#### Fragmento del relato
Comenzó igualito que en algunas películas de misterio, o de aventuras. La coincidencia azarosa de dos pasajeros en el vagón del tren, en nuestro caso del automotor que hacía el trayecto radial Plasencia-Madrid, únicos recorridos posibles en aquellos tiempos, los radiales, añorados por Muñoz Molina a efectos melancólicos nada más, y que ahora ni eso, ya que supongo que también habrán desaparecido, debido a la optimización en la gestión de la red ferroviaria, a la vez que el tren se ha convertido en un articulo innecesario en su función primordial, la de ser el espectáculo obligado para llevar al niño inapetente a comer el yogur viéndolo pasar –Mira hijo ¡El tren!, ¡El tren! –
Afortunadamente los índices de obesidad infantil de nuestro país
ya han alcanzado el nivel suficiente para eximirnos de semejantes suplicios. Además
siempre nos quedará “La
Viajera”, el autobús, igual que a otros, en la película, les
quedaba Paris. Por no retrotraernos al lujo, a la exclusividad de los viajes en
“La rubia” de Sandalio, con su característico aroma interior a gasolina derramada en el surtidor en los
instantes previos a que la cerilla sin apagar fuese arrojada al suelo. Si bien
esa es de Hitchcock y aquella en la que sale “La rubia” es de Kubrick, “The
killing” para que la revisen los nostálgicos. Además tampoco hay ya cerillas.
Coincido entonces con otro viajero de parecida edad, y condición, que
suele hacer el mismo trayecto, los fines de semana, solo que mientras yo voy a
ver a la novia, él va a…recibir clases de batería con el profesor que más sabe
del asunto, titular en el Conservatorio de Madrid, en uno de ellos, y en la Orquesta Nacional.
Lo cierto es que su cara me sonaba vagamente, y cuando me
aclaró que era el batería del conjunto Fredy y sus castúos, recordé haberlo
visto, y escuchado en más de una ocasión en las fiestas de los pueblos de la
zona. Vamos que era uno de los castúos del Fredy en cuestión, y aunque a mi
Luis Chamizo me sonaba mas al proceloso sur extremeño, y yo estaba mas en consonancia con el autóctono Gabriel y Galán,
por cierto, otro heterónimo apócrifo del autor del desasosiego, estuve a punto
de preguntarle por que no se habían puesto mejor el mas ajustado nombre de
Fredy y los chinatos, pero me contuve.
En su lugar me estuvo explicando lo realmente difícil que le
fue encontrar alguien que le enseñase los fundamentos y la practica de un
instrumento realmente exótico en nuestro país hasta bien avanzados los años
sesenta, en una cultura basada en el bombo. aka “Tambora”, o en el tamboril del
hombre orquesta, junto a la flauta y la bota de vino, característicos de nuestra
música vernacular. (El tamboril, en el arroz portugués, es otra cosa,
evidentemente).
########
#### Entradas
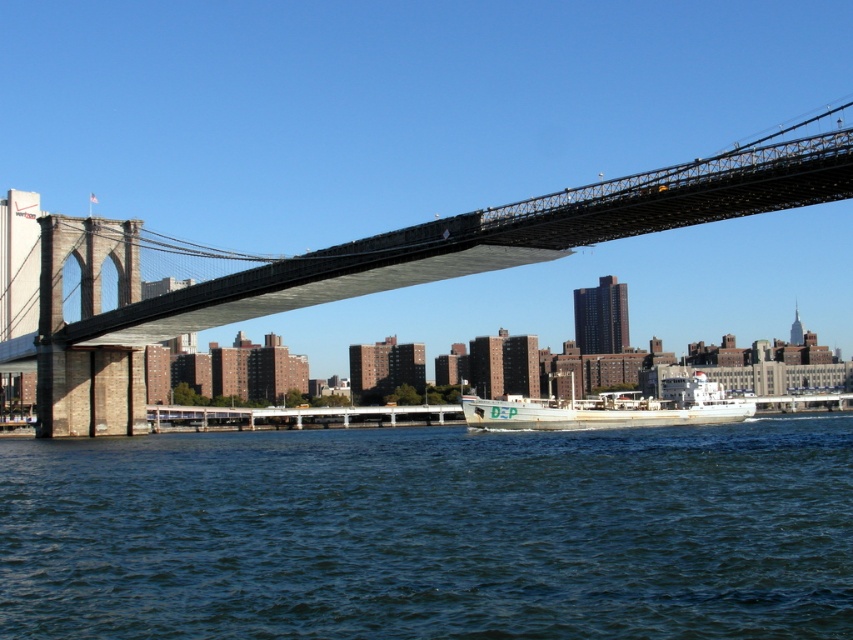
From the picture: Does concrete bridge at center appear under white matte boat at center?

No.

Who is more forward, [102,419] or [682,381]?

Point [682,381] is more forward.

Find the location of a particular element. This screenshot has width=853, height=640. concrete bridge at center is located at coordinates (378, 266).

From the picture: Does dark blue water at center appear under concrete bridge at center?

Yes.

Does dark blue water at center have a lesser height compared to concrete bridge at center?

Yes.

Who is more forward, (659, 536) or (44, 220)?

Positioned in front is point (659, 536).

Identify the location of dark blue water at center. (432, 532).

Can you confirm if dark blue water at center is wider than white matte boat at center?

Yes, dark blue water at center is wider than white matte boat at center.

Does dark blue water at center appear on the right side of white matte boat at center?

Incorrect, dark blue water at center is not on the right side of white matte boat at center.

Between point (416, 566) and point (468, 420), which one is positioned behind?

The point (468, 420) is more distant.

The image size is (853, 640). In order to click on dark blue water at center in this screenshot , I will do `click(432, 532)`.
########
#### Entradas
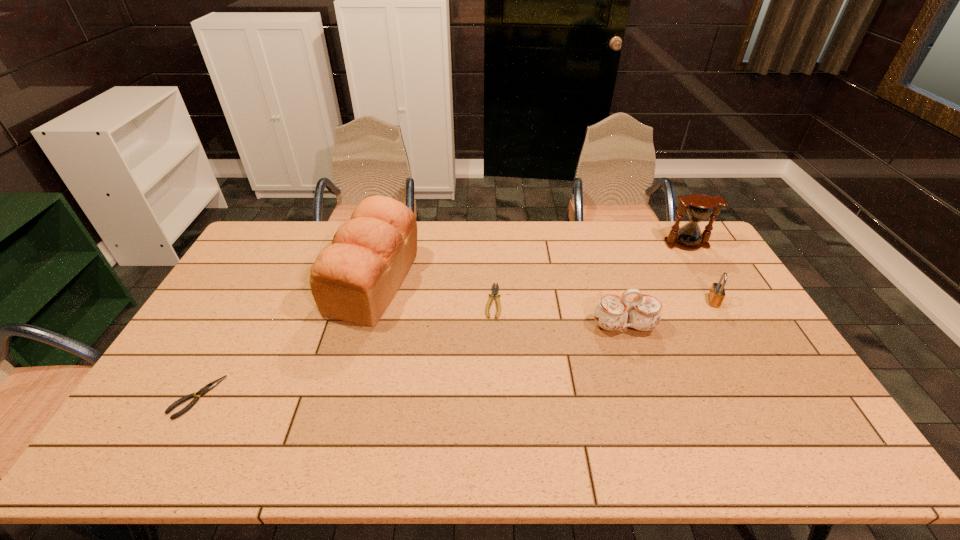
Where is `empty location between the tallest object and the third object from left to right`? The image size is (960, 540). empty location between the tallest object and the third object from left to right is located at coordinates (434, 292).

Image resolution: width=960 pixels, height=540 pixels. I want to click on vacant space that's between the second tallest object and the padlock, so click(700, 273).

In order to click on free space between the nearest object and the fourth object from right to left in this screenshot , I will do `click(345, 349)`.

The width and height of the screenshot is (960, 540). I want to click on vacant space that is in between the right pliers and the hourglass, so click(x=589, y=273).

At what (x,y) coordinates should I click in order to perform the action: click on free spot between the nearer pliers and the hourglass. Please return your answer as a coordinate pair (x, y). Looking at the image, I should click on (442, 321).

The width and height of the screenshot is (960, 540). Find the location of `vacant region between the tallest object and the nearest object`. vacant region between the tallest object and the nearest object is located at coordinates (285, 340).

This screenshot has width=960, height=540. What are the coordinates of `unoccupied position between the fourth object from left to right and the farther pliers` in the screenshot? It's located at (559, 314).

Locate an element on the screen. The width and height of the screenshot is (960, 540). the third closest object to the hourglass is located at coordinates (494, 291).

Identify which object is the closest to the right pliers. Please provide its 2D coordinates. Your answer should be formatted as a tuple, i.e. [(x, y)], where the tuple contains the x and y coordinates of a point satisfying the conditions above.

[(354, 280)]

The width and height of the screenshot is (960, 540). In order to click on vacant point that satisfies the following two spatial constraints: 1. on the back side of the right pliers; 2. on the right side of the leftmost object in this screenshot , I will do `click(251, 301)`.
########
**Instrucciones**
1. Reproduzca sin cambios las líneas de las entradas situadas entre la que contiene "From the picture: Does concrete" y la que contiene "Does dark blue water at center appear on", ambas incluidas.
2. Prosiga el relato del viaje en tren desde el punto en que se detiene.
El relato y las entradas son materiales independientes entre sí.

**Respuestas dadas**
1.
From the picture: Does concrete bridge at center appear under white matte boat at center?

No.

Who is more forward, [102,419] or [682,381]?

Point [682,381] is more forward.

Find the location of a particular element. This screenshot has width=853, height=640. concrete bridge at center is located at coordinates (378, 266).

From the picture: Does dark blue water at center appear under concrete bridge at center?

Yes.

Does dark blue water at center have a lesser height compared to concrete bridge at center?

Yes.

Who is more forward, (659, 536) or (44, 220)?

Positioned in front is point (659, 536).

Identify the location of dark blue water at center. (432, 532).

Can you confirm if dark blue water at center is wider than white matte boat at center?

Yes, dark blue water at center is wider than white matte boat at center.

Does dark blue water at center appear on the right side of white matte boat at center?

2.
Le hice ver que una de sus canciones, ampliamente coreada en
las citadas fiestas, la seguía teniendo yo en mi cabeza en la sección de
“silbables para días venturosos” y que me parecía estupenda, era “El twist de
la patatera”.
Ensombreció su rostro, como suele acontecer en los relatos
costumbristas, y chasqueó la boca como hace repetidamente Marcelo en “Divorcio
a la italiana”, aunque sin conseguir idéntico, inimitable, efecto.
Al parecer el tal Alfredo, ahora se llamaba Freddo, se encontraba
haciendo bolos por la costa mediterránea con un nuevo conjunto que denominaba
“Freddo e il suo ragazzi” al que había asimilado las excelentes canciones de
antaño, huérfanas de de padre, apócrifas o mostrencas, al carecer sus autores
del correspondiente carné que los incluía en el ghetto de los silbadores. Pensé
en decirle que sería por eso que yo la silbaba, pero me contuve también.
No solo había expropiado el combo y sus canciones, sino que,
al parecer estaba cambiando el texto, incluso el nombre a muchas de ellas, la
que yo recordaba ahora se llamaba “El twist de la cafetera” y la iban a promocionar
en Italia según había escuchado.
Para mi fue una sorpresa agradable el comprobar que los
músicos de verano, de algún fin de semana y fiestas de guardar, también tenían
su orgullo profesional y querían progresar en aquello tan realmente original
como era el arte de tocar la batería. Estuve por contarle que me encantaba el
solo de Ginger Baker, los diez minutos del “Toad” de los Cream, versión en
directo, pero afortunadamente, me volví a contener.
No he vuelto a ver a aquel compañero de viaje, tan
instructivo para esta afición que me corroe el tímpano, el único que me queda,
tantos años después.
Pero no he olvidado aquel twist, igual que el hermano que está
en Alemania, ganando grandes caudales,
no olvida a su mare ni olvida el nombre de España. (Copla).
Y ahora tengo el disco en mis manos, “Caffettiera twist” de
Marino Marini, y me vuelvo a sorprender con las vueltas que da la vida, con la
de los sufridos compositores anónimos que, efectivamente, comenzaban y
terminaban silbando sus canciones, para acabar siendo el tema musical, el
jingle de algún anuncio de cafeteras en la televisión americana, según los
expertos musicólogos dicen del twist de
la cafetera. Otros establecen su origen allí, en una corta frase musical que después fue un éxito en el billboard en su
versión rock, pasando el charco después.
Como comprenderéis, yo sostengo lo contrario, en este
asunto, y en casi todos, y no obstante, reconociendo los esfuerzos en los
arreglos del señor Marini y la excelencia en las grabaciones italianas de
aquella época, me siento obligado a incluirlo este año como obertura festiva de
nuestro Opus 13 (Aquí lo de opus significa otra cosa, no seáis así).
Aunque debo aclarar las erratas, ya que donde dice
“Caffettiera” debería decir “Patatera” y donde dice “Twist”, debería decir eso
mismo, “Twist”. (Este es de los Luthiers).
Estoy intentando recordar el resto de la letra original, en castúo,
de la que tengo alguna estrofa casi completa, pero hasta que no termine con
ella, no os la voy a dar.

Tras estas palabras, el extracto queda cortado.